Problem statement
Go through the records underneath and count the lines that include the string "message". Give nothing but the number.

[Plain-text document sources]

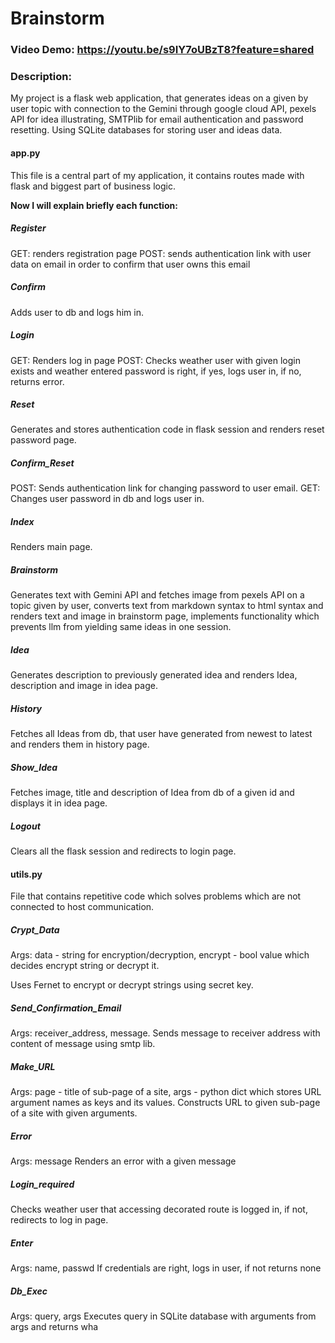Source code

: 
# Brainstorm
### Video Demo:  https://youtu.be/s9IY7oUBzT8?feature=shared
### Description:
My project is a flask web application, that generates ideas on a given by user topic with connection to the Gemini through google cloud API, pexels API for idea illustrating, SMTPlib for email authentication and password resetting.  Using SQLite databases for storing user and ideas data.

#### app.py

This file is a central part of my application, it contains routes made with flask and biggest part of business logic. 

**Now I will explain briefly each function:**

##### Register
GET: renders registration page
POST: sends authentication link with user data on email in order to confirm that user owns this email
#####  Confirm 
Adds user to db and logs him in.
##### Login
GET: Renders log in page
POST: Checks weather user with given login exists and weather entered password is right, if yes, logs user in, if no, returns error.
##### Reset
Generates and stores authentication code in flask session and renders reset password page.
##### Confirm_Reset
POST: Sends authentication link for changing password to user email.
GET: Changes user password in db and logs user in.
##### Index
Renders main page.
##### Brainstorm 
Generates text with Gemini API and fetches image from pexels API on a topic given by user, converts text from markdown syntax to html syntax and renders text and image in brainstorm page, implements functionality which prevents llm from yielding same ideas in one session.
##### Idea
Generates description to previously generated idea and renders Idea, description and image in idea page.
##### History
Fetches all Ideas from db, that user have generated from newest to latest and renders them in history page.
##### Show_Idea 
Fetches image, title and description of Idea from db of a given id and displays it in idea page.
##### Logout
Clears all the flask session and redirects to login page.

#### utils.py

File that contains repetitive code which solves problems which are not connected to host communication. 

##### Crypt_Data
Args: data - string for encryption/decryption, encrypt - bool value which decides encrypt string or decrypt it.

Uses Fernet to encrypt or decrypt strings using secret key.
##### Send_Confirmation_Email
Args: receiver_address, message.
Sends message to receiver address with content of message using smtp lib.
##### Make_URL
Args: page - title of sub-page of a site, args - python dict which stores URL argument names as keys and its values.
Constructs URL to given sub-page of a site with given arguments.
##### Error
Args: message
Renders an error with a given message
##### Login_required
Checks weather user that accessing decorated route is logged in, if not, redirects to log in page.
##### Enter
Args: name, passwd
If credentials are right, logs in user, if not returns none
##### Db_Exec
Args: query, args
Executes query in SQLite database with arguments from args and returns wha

Exercise response
4